In a letter sent to Cuomo last week, state Sen. Joe Addabbo, Jr. (D-Howard Beach) focused on the need for an 800 number to be reactivated to provide assistance and walk New Yorkers through filling out and submitting tax forms. While the state had provided a toll-free helpline like this in the past, it was shut down in 2011, during the heart of the recession, Addabbo noted.
Many residents complete and file their annual state income taxes themselves, especially those who cannot afford to hire a professional, and often have questions about the process, Addabbo said. He also mentioned that many of his constituents don’t have access to the internet, and some call the state agency out of necessity or for comfort. In order to get these questions answered, Addabbo said, a number of residents can only reach Taxation and Finance by calling an Albany-based number, with a 518 area code, no matter where they reside in the state. For anyone who resides outside of the capitol region, this can result in high long-distance charges on their phone bill.

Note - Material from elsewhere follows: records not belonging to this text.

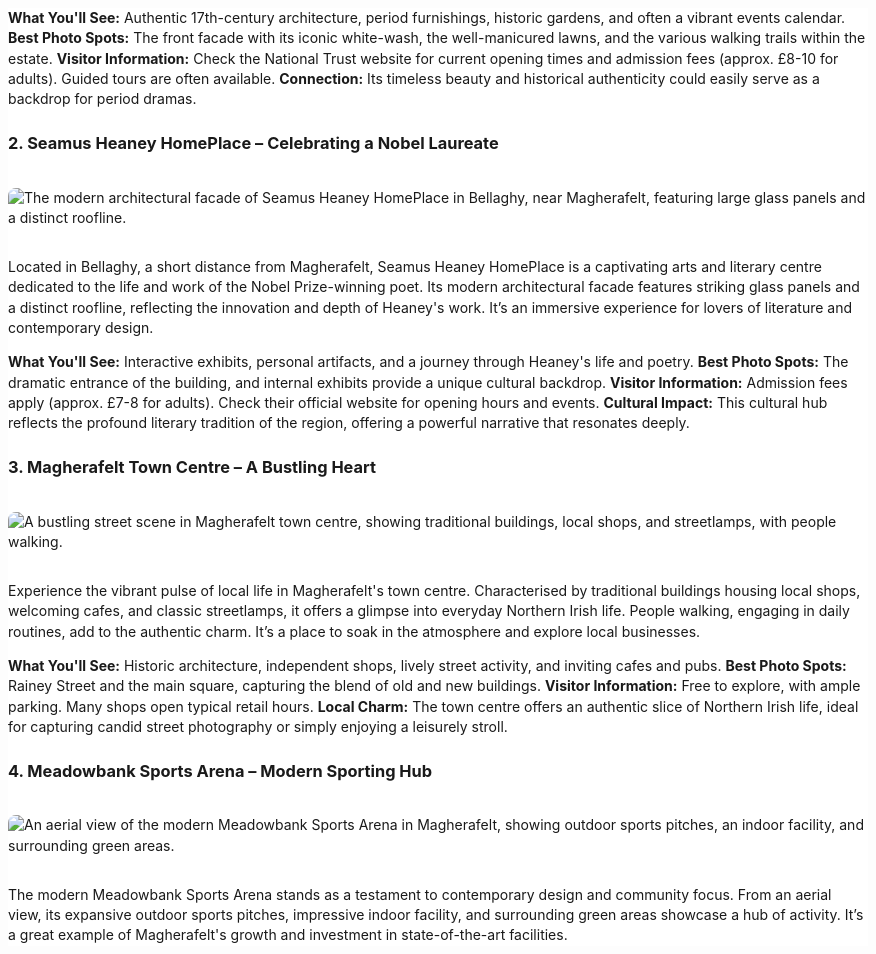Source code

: **What You'll See:** Authentic 17th-century architecture, period furnishings, historic gardens, and often a vibrant events calendar.
**Best Photo Spots:** The front facade with its iconic white-wash, the well-manicured lawns, and the various walking trails within the estate.
**Visitor Information:** Check the National Trust website for current opening times and admission fees (approx. £8-10 for adults). Guided tours are often available.
**Connection:** Its timeless beauty and historical authenticity could easily serve as a backdrop for period dramas.

### 2. **Seamus Heaney HomePlace** – Celebrating a Nobel Laureate

<img src="https://upload.wikimedia.org/wikipedia/commons/8/86/Seamus_Heaney_HomePlace_entrance.jpg" alt="The modern architectural facade of Seamus Heaney HomePlace in Bellaghy, near Magherafelt, featuring large glass panels and a distinct roofline." style="width: 100%; height: auto; border-radius: 8px; margin: 15px 0;" />

Located in Bellaghy, a short distance from Magherafelt, Seamus Heaney HomePlace is a captivating arts and literary centre dedicated to the life and work of the Nobel Prize-winning poet. Its modern architectural facade features striking glass panels and a distinct roofline, reflecting the innovation and depth of Heaney's work. It’s an immersive experience for lovers of literature and contemporary design.

**What You'll See:** Interactive exhibits, personal artifacts, and a journey through Heaney's life and poetry.
**Best Photo Spots:** The dramatic entrance of the building, and internal exhibits provide a unique cultural backdrop.
**Visitor Information:** Admission fees apply (approx. £7-8 for adults). Check their official website for opening hours and events.
**Cultural Impact:** This cultural hub reflects the profound literary tradition of the region, offering a powerful narrative that resonates deeply.

### 3. **Magherafelt Town Centre** – A Bustling Heart

<img src="https://www.mediastorehouse.co.uk/p/164/rainey-st-magherafelt-14363720.jpg.webp" alt="A bustling street scene in Magherafelt town centre, showing traditional buildings, local shops, and streetlamps, with people walking." style="width: 100%; height: auto; border-radius: 8px; margin: 15px 0;" />

Experience the vibrant pulse of local life in Magherafelt's town centre. Characterised by traditional buildings housing local shops, welcoming cafes, and classic streetlamps, it offers a glimpse into everyday Northern Irish life. People walking, engaging in daily routines, add to the authentic charm. It’s a place to soak in the atmosphere and explore local businesses.

**What You'll See:** Historic architecture, independent shops, lively street activity, and inviting cafes and pubs.
**Best Photo Spots:** Rainey Street and the main square, capturing the blend of old and new buildings.
**Visitor Information:** Free to explore, with ample parking. Many shops open typical retail hours.
**Local Charm:** The town centre offers an authentic slice of Northern Irish life, ideal for capturing candid street photography or simply enjoying a leisurely stroll.

### 4. **Meadowbank Sports Arena** – Modern Sporting Hub

<img src="https://www.rubbuk.com/wp-content/uploads/sites/2/2022/03/meadowbank1_large.jpg" alt="An aerial view of the modern Meadowbank Sports Arena in Magherafelt, showing outdoor sports pitches, an indoor facility, and surrounding green areas." style="width: 100%; height: auto; border-radius: 8px; margin: 15px 0;" />

The modern Meadowbank Sports Arena stands as a testament to contemporary design and community focus. From an aerial view, its expansive outdoor sports pitches, impressive indoor facility, and surrounding green areas showcase a hub of activity. It’s a great example of Magherafelt's growth and investment in state-of-the-art facilities.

“Tax season is stressful enough, and forcing residents to worry about how they will pay for a long-distance phone call just to get help with mandatory tax forms or related questions certainly does not make it any easier,” Addabbo said. “Aside from tax season, throughout the year our current system unfairly punishes New Yorkers who live outside of Albany with costly calls placed to a 518 number, especially when that call can at times become lengthy because of high demand, long wait times and subject matter. The rest of our state should not be placed at a disadvantage when it comes to getting help. This only deters residents from calling for assistance and can therefore lead to incorrect tax forms or misinformation being submitted, only prolonging the process for the individual and for the state.”